South Park: Bigger, Longer & Uncut (1999)

Watch on Stan

Trey Parker and Matt Stone have been trolling everybody with construction-paper crassness for a staggering 23 seasons by now, arguably peaking in 1999 with this feature-length animated musical. Hilariously nominated for a Best Original Song Oscar for Blame Canada, there’s a genuine love of the musical theatre genre under all those farts and jokes about Satan being Saddam Hussein’s clingy boyfriend.

The SpongeBob Squarepants Movie (2004)

Watch on Stan

If nautical nonsense be something you wish, The SpongeBob Squarepants Movie combines the best of the Nickelodeon show’s aquatic absurdity with cinematic-sized comic setpieces. SpongeBob and Patrick have to journey beyond Bikini Bottom to retrieve King Neptune’s crown in this feature-length adventure from original creator Stephen Hillenburg. The visual gags and storytelling beats only get better as it goes on, culminating in a victorious scene of deus ex David Hasselhoff.

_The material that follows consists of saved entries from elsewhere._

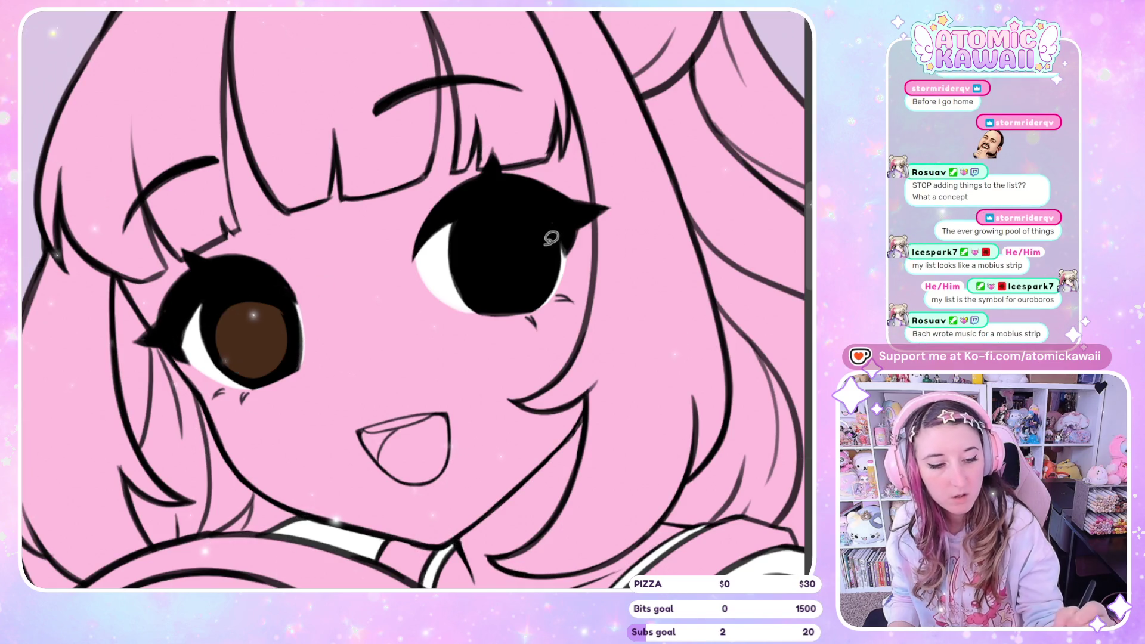
pyautogui.moveTo(528, 296); pyautogui.dragTo(556, 231)
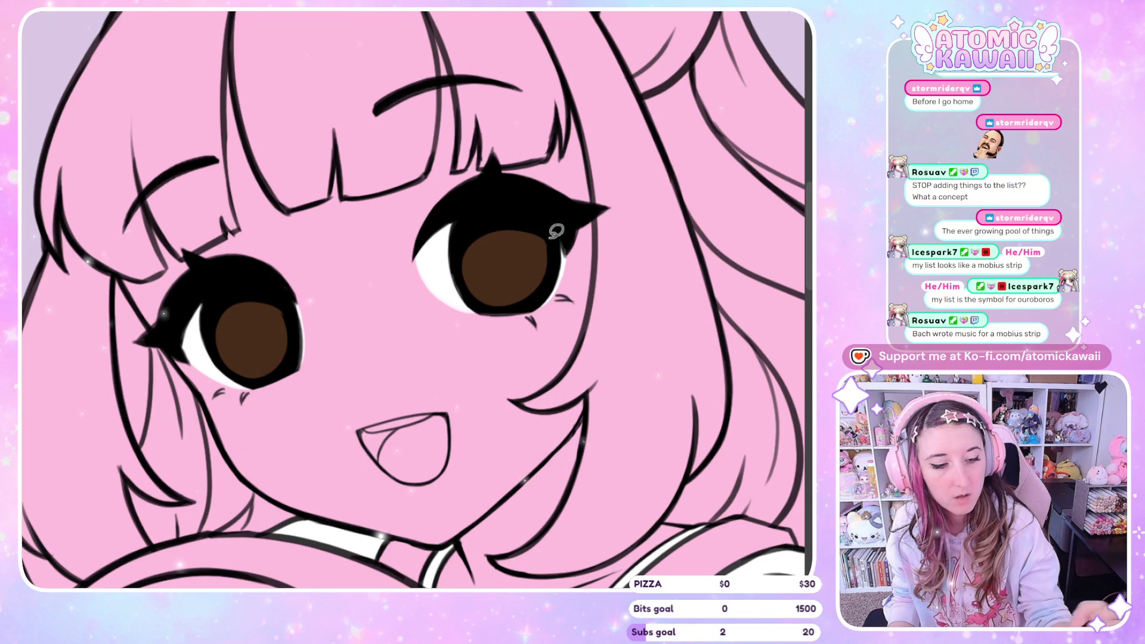
pyautogui.press('h')
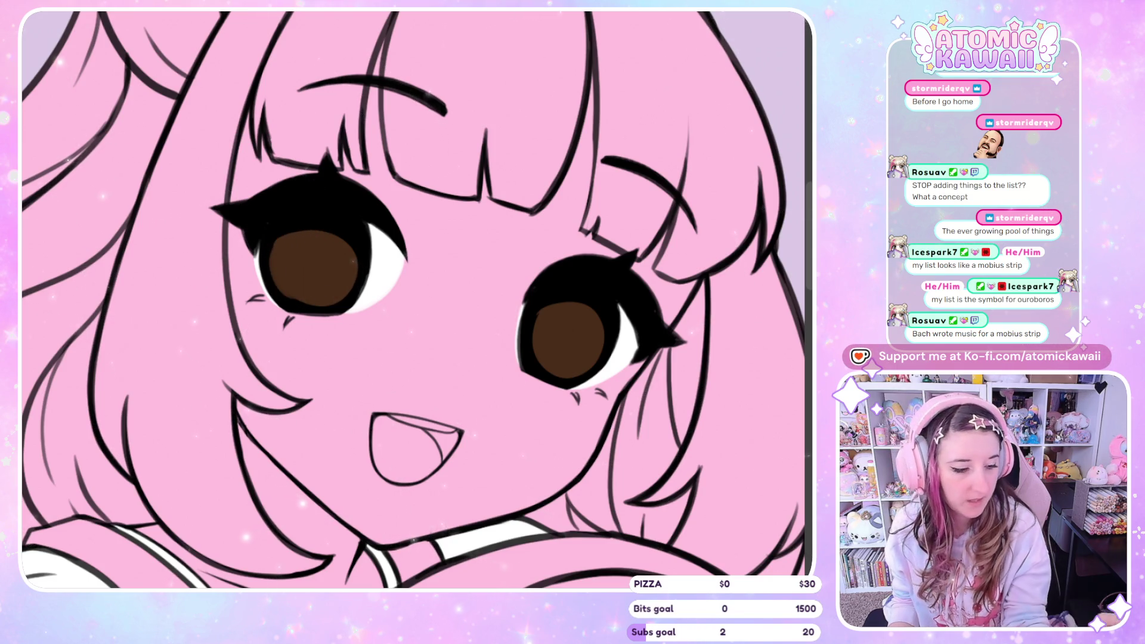
pyautogui.press('h')
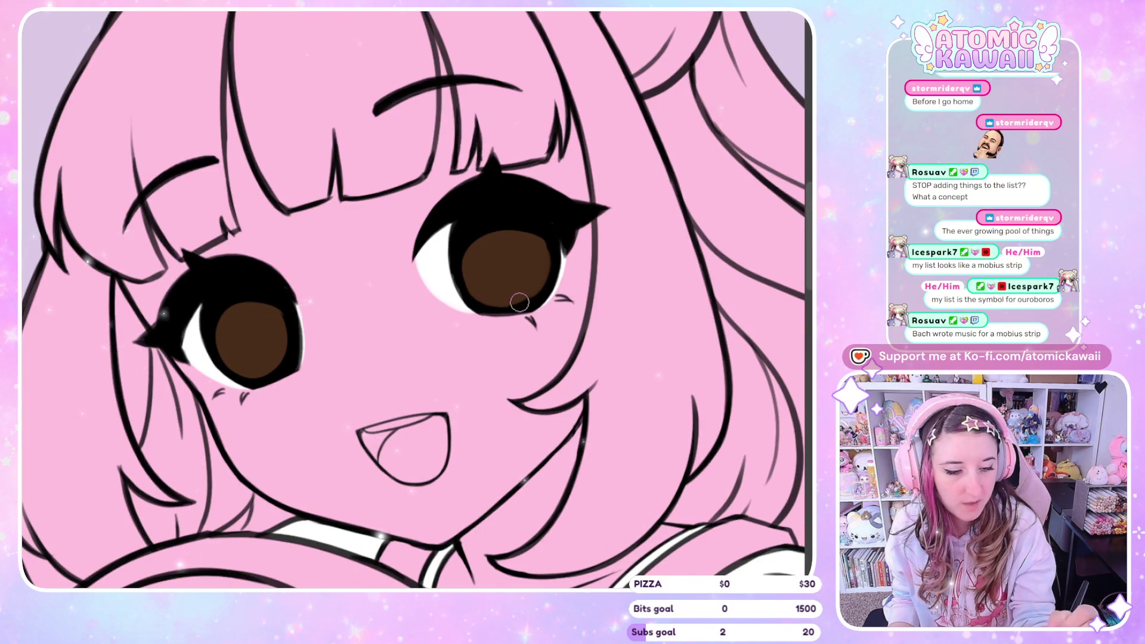
pyautogui.press('h')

The Tiger Who Came to Tea (2019)

Watch on Stan

A very proper British picture book prowls onto the screen with this made-for-TV film, featuring David Oyelowo’s dulcet tones as an insatiable but not particularly threatening tiger. Generations of children have grown up enjoying Judith Kerr’s original text, and it’s nicely adapted in hand-drawn, retro animation here, not feeling padded out or overly elaborate. Benedict Cumberbatch and Tamsin Grieg lend their voices to the parents of Sophie, an imaginative young girl who has to deal with the fuzzy orange intruder.

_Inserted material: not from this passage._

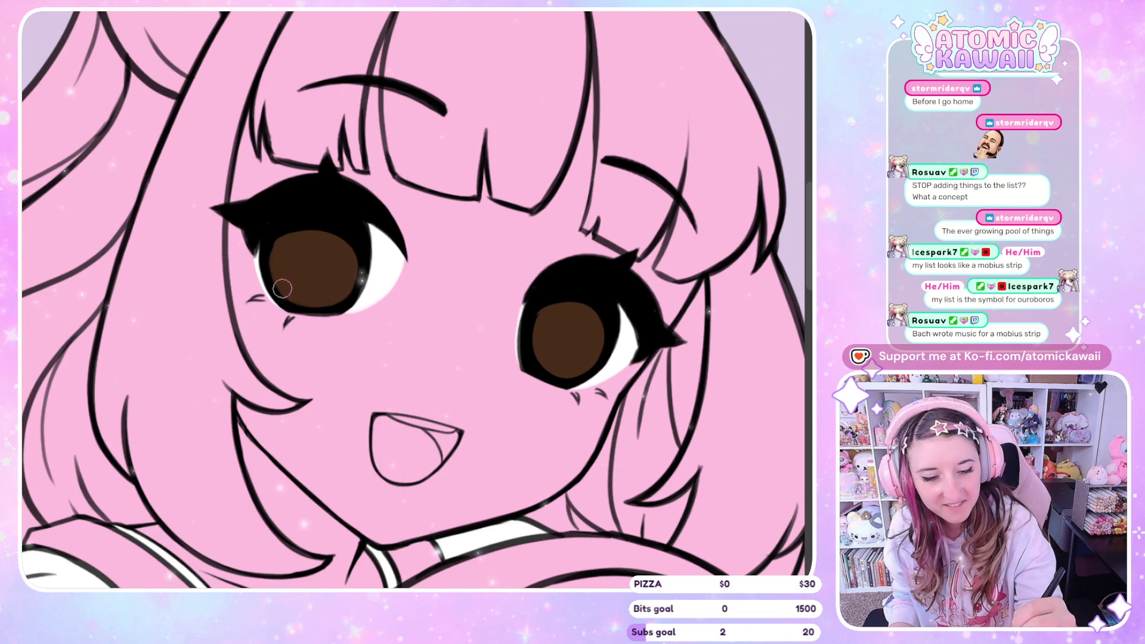
pyautogui.press('h')
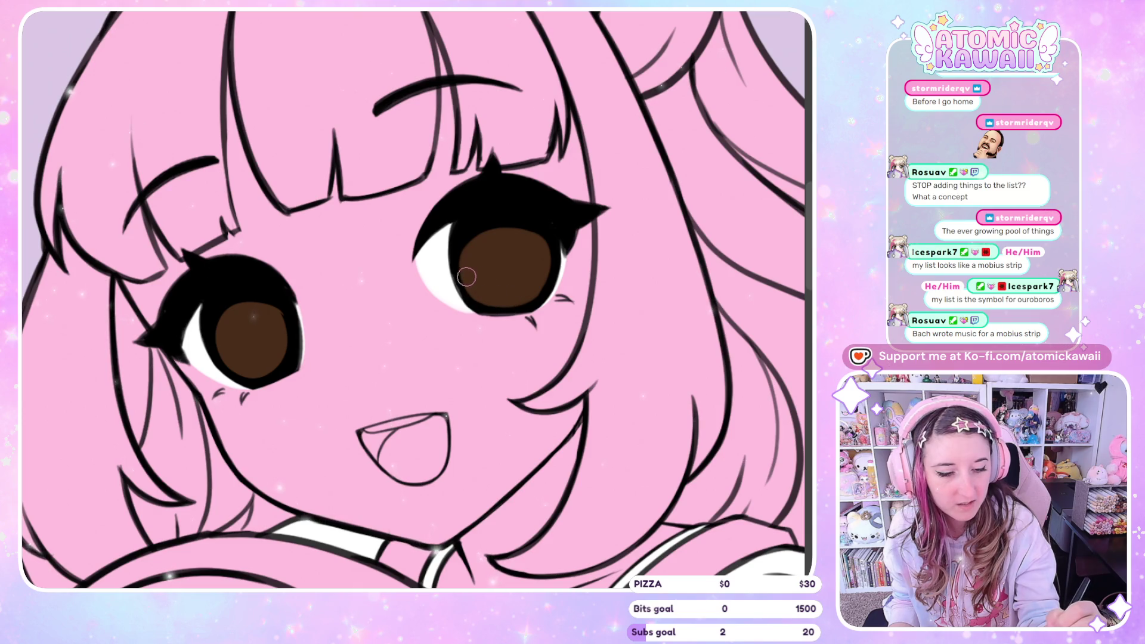
pyautogui.press('h')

Wallace and Gromit: The Wrong Trousers (1993)

Watch on Stan

Stan is home to all the Wallace and Gromit adventures you could ever hope to find, from their first appearance in lunar voage A Grand Day Out to the theatrically-released feature Curse of the Were-Rabbit. But if you have time for just one, make it The Wrong Trousers, featuring one of the animated medium’s greatest villains. His name is Feathers McGraw, he’s a silent penguin disguising himself as a chicken via red rubber glove, and he is the epitome of evil—Anton Chigurh, step aside.